Tech is like sport – it takes practice to stay in the game
Societe Generale’s 2nd annual TechWeek has just come to a close. Over 10,000 people took part in this year’s event, united under the theme of demonstrating the concrete applications of new technologies being developed by the Bank. Whether using voice recognition to secure a transaction, detecting fraud with machine learning and big data, or identifying important skills with artificial intelligence: overall, more than 200 concrete use cases were presented, showing our staff the value of new technologies while avoiding theoretical arguments and specialist jargon.
Of course, technology is not an end in itself. Its worth lies in what it enables us to create for our clients and the efficiency it brings to our processes. And the more open we are to it, the more we can benefit from its potential.
We need to constantly approach new technologies by asking ourselves, “What impact will this have on our clients? How will it allow me to better serve them, in a faster and more personalised manner?”

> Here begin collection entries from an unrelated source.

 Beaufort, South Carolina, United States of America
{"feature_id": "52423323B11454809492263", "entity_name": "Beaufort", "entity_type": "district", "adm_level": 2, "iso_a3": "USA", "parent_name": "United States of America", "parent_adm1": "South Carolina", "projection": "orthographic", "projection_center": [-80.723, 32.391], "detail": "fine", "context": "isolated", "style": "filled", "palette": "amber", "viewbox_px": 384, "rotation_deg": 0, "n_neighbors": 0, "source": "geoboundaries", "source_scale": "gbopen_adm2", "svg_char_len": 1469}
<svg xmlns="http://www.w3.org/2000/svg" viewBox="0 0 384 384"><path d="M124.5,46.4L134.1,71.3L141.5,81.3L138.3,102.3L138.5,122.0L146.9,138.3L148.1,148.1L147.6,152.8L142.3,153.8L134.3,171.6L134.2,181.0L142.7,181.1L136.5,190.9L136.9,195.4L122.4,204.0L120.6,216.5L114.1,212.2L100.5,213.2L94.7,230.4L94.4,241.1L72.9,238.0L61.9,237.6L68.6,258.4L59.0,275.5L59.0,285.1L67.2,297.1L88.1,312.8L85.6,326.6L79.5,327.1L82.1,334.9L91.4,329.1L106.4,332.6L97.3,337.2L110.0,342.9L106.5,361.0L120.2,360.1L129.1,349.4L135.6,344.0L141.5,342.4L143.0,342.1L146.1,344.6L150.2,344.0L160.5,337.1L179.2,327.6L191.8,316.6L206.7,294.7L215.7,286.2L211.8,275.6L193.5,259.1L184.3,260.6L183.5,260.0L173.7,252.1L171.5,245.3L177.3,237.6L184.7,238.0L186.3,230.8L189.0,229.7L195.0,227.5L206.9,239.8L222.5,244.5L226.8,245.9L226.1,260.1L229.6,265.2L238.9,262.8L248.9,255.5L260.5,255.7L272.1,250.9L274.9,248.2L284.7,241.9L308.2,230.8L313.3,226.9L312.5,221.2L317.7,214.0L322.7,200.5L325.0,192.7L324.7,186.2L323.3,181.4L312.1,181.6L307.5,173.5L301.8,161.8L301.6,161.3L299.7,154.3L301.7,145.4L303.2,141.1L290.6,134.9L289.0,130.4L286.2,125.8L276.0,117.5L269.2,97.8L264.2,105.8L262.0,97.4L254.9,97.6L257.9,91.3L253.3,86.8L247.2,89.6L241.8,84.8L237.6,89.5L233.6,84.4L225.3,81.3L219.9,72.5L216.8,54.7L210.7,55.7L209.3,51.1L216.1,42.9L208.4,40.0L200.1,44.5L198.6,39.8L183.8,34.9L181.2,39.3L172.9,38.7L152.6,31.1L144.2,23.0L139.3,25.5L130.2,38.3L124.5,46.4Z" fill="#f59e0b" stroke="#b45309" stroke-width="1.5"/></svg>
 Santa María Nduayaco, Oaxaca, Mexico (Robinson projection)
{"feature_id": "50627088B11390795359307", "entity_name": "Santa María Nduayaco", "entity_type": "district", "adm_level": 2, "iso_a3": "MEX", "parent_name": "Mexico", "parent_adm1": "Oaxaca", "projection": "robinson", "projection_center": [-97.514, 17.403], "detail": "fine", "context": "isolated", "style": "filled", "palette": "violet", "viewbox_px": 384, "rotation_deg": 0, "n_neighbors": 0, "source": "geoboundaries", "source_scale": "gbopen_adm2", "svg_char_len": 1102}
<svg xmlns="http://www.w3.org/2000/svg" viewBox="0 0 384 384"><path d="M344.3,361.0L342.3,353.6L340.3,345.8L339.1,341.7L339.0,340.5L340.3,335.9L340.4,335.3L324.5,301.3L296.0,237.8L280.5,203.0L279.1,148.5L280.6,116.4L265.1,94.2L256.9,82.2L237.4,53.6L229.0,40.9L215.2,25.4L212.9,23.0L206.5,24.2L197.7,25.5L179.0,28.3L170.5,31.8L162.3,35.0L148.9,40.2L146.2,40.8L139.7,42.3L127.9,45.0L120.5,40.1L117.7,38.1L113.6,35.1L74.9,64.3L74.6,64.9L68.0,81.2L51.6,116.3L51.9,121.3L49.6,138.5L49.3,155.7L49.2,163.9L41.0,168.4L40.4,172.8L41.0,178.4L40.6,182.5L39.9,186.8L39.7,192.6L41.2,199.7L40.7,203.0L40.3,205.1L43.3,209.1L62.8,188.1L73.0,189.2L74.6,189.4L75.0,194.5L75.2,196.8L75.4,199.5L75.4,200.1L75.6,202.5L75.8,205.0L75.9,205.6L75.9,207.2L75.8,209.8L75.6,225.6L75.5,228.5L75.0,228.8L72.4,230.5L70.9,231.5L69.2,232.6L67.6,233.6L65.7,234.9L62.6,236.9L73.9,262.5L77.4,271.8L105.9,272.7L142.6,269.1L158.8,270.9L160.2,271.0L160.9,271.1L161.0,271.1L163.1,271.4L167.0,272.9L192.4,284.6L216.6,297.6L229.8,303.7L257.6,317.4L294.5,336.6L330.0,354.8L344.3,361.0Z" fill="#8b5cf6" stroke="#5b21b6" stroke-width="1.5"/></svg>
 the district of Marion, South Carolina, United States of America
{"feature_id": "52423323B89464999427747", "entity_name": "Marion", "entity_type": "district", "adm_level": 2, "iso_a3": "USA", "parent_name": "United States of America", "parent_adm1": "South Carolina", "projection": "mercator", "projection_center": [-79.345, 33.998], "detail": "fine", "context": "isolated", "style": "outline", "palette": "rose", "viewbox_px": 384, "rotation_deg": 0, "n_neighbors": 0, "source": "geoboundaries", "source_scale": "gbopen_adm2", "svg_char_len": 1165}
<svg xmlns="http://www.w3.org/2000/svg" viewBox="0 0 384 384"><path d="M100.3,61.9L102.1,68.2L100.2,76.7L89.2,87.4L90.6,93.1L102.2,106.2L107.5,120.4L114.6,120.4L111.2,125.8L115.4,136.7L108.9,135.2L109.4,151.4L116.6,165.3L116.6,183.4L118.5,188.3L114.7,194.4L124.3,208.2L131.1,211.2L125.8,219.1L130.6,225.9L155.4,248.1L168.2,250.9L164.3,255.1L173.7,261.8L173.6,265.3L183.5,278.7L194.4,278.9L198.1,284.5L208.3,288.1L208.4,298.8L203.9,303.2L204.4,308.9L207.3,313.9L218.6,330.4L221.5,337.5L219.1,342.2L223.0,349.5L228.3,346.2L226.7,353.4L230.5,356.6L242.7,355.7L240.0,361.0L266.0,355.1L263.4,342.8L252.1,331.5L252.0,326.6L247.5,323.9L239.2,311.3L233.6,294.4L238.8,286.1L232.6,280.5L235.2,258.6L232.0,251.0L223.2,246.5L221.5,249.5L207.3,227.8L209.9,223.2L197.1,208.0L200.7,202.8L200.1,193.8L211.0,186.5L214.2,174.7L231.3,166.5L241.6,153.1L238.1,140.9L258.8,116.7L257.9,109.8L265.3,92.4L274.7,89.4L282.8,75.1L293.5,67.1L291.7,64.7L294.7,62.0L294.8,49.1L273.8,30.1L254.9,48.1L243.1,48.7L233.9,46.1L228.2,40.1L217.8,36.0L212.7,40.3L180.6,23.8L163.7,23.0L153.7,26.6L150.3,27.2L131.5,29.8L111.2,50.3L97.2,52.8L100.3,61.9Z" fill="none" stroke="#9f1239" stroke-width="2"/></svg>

It’s up to us to identify the most effective technologies and to roll them out quickly in all our business lines to develop new services for our clients. This is why it’s essential we all regularly contribute to our digital culture.

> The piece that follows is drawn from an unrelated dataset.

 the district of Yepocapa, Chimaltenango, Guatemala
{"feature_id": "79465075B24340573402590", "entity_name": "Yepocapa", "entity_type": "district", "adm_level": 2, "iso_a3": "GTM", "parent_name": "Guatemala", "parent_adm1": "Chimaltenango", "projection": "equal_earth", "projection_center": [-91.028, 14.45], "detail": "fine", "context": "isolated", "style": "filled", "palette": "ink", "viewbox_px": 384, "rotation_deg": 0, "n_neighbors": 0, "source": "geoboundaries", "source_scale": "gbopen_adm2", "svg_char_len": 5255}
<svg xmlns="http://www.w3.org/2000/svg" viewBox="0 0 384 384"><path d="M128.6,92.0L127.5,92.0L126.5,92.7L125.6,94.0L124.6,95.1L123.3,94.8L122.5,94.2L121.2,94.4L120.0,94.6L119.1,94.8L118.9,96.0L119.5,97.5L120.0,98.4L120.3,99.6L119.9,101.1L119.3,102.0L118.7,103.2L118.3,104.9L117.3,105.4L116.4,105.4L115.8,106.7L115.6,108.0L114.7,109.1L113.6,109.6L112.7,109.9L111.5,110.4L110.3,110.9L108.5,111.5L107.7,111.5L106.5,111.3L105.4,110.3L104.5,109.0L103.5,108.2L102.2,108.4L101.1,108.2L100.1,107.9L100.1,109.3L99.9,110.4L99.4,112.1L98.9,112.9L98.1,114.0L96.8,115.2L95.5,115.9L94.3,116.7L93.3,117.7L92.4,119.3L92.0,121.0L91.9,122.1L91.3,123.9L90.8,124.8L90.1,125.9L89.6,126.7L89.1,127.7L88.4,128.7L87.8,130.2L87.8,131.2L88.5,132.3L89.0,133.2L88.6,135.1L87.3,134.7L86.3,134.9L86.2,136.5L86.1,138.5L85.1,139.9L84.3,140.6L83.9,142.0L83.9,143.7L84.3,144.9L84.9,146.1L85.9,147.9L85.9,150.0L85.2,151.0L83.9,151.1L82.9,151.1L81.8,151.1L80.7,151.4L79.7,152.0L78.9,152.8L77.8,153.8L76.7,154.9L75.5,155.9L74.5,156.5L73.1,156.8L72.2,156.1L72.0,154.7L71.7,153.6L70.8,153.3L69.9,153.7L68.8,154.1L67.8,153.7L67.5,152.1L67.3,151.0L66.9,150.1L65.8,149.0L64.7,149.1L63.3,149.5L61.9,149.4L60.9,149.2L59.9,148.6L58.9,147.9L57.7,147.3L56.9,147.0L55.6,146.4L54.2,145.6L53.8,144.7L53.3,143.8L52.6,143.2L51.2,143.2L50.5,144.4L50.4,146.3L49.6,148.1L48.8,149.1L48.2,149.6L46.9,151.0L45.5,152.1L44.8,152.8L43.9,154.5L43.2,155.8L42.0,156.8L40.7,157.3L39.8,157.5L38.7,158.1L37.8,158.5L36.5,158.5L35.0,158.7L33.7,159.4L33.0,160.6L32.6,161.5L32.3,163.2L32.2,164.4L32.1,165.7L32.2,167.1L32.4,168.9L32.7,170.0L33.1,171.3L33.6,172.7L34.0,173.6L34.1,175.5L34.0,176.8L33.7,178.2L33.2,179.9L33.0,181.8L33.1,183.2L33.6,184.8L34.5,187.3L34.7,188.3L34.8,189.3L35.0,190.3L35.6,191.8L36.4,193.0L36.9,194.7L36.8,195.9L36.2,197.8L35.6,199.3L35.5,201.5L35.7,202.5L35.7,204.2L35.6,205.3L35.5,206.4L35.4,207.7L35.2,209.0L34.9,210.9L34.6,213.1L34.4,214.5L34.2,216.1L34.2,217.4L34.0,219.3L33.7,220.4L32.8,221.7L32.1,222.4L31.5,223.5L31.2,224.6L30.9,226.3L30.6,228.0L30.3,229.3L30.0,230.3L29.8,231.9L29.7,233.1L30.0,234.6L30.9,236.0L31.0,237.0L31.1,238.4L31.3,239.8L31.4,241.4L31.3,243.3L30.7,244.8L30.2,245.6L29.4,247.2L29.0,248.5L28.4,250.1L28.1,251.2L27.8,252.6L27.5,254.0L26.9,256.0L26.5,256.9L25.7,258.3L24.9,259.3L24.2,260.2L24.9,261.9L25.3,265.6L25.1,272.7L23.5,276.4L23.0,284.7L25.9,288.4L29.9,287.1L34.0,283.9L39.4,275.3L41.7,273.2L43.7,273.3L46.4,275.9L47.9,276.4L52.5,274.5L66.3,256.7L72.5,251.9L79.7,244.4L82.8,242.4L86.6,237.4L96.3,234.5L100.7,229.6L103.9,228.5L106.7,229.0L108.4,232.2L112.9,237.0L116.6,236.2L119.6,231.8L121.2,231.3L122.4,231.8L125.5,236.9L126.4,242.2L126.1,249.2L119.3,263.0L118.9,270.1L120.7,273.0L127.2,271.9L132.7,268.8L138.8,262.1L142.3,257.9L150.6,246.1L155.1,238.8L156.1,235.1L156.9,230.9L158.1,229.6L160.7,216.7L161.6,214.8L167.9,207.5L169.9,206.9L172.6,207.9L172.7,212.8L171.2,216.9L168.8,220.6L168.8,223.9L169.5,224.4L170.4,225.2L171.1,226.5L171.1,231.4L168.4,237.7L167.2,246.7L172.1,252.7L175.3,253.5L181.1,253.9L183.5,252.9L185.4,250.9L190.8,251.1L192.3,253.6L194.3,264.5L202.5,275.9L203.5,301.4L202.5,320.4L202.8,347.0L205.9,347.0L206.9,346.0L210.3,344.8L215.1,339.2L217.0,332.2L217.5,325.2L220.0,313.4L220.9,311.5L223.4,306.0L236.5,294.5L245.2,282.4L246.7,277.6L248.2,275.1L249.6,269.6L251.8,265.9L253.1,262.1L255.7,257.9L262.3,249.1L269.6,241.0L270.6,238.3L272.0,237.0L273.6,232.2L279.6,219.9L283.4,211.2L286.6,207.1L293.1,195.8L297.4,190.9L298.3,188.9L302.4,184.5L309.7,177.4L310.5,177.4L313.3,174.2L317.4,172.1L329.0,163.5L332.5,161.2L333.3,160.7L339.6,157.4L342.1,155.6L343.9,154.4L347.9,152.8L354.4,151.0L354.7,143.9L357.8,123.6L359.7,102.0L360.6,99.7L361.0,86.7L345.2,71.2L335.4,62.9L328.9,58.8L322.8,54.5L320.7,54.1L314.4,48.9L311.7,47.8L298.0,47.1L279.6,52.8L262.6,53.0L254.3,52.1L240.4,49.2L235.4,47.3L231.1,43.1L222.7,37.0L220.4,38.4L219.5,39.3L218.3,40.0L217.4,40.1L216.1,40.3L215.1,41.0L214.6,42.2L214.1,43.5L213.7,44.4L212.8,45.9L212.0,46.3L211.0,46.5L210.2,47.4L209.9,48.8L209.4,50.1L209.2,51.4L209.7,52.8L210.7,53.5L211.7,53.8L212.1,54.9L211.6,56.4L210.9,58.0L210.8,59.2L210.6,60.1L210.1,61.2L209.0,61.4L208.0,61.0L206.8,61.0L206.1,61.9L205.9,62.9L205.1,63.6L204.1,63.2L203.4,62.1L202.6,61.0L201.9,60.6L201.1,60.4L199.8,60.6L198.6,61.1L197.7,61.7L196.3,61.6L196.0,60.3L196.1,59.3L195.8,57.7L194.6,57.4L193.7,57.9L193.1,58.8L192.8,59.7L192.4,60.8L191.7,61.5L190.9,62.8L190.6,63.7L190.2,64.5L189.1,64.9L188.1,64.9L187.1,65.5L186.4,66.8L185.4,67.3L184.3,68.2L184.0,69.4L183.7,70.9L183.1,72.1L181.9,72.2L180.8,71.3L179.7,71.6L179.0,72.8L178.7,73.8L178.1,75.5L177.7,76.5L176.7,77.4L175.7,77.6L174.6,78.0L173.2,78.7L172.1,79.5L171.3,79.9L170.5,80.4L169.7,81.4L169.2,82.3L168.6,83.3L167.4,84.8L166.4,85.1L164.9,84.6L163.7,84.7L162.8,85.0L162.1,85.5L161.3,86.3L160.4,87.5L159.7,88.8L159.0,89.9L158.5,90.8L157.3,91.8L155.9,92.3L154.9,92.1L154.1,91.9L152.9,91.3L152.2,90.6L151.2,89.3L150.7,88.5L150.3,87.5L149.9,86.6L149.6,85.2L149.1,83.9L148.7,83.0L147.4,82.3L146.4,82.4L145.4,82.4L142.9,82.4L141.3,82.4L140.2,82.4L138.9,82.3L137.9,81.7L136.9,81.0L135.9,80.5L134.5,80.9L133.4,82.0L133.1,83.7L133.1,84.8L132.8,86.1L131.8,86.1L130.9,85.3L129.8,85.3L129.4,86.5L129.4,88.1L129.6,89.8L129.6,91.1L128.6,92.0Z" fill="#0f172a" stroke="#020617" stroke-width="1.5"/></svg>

In this regard, TechWeek is emblematic of the cultural transformation we must undertake: it shows us that, regardless of our business line or function, we must all be aware of these new technologies, which have a fundamental impact on how we exercise our role as bankers. TechWeek is not just an event for those who work in IT or innovation. It involves all of us, we all need to develop our culture ‘Tech’ and practice it. And, of course, that’s something I’m doing too!
Last year, I wanted to learn the basics of coding and the best practices for development as part of a “coding contest” organised by our IT teams.
This year, I decided to devote more time to expanding my understanding of this area. Each month, I meet with the teams and discover their projects and new technologies. It’s a comprehensive coaching programme that I find extremely interesting and stimulating. A big thanks to Aurélien, Alain and all the other Group members of staff who have contributed to this learning experience as part of their teams!
One of the sessions, for example, focused on open source. Clearly, the open source movement goes way beyond simple code sharing. I am particularly fascinated by large-scale collaboration methods and the capacity to bring several players together to create ecosystems. In the following session, I experimented with A/B testing on the Societe Generale France banking app by sending different messages announcing a new version of the app to our customers. This concrete test evaluates the effectiveness of a given message with its audience. This marketing method allows us to optimise the customer journey and user experience. I also worked with the development teams of ALD International to develop a functionality for the ALD Carmarket website promoting specific characteristics of the cars for sale. I saw how new a functionality can move from the idea stage to production launch in less than an hour, introducing targeted and differentiated service offerings.
Given these concrete experiences, I am convinced that the close connection between IT and business is fundamental in determining how to take advantage of the full potential of new technologies and agile development methods, and so find new applications to serve our customers.
This is one of the driving principles of the methods we are rolling out within the Group. Taking part in one of the project teams working in agile mode, I was particularly impressed by the diversity of the team, made up of people who aren’t necessarily “tech-native”. There was Johan, for example, who moved from being a wealth adviser to a developer by retraining with our partner school, the Grande Ecole du Numérique; Pheaktra, who spent several years in the user support teams and now brings her “operations” perspective to the development team in addition to being a developer; and Thomas, the former Unix administrator, who is now the team’s lead developer and scrum master. Advancing step by step, the team has delivered an increasing number of “user stories”, and their delivery rate is accelerating. The team’s composition from the outset is a key factor in its success. These examples are perfect illustrations that it is up to each of us to show our motivation and our ability to launch ourselves into the digital world.
The challenge of the years to come is to apply this agile development methodology to as many of our projects as possible. Changing the ways in which we work and manage our IT projects is a key priority of our digital strategy. In Global Banking and Investor Solutions for example, 45% of versions developed internally are delivered in under a month, and we are working to achieve the same standard in all our IT departments. We have also launched “digital factories” across the Group in order to support our efforts to digitalise and automate processes, and, as announced in our strategic plan, we aim to automate 80% of internal processes within our traditional retail banking networks by 2020.
Of course, these new ways of working will require us to adapt our culture and refine our skills. Our staff are the primary drivers of this change. They lead our transformation by strengthening their skills with ongoing training initiatives. We must develop a more digital, open, agile, and business-oriented culture at every level. It’s what we did during our recent Management Committee seminar, with a day entirely devoted to new technologies and the ways under development for their application.
To rise to the challenge of digital transformation, seize new opportunities and invent the services of tomorrow, we must – and can – all “live and breathe tech”. As in sport, to improve your game while also enjoying yourself and staying competitive, practice is the key! See you at my next session on artificial intelligence!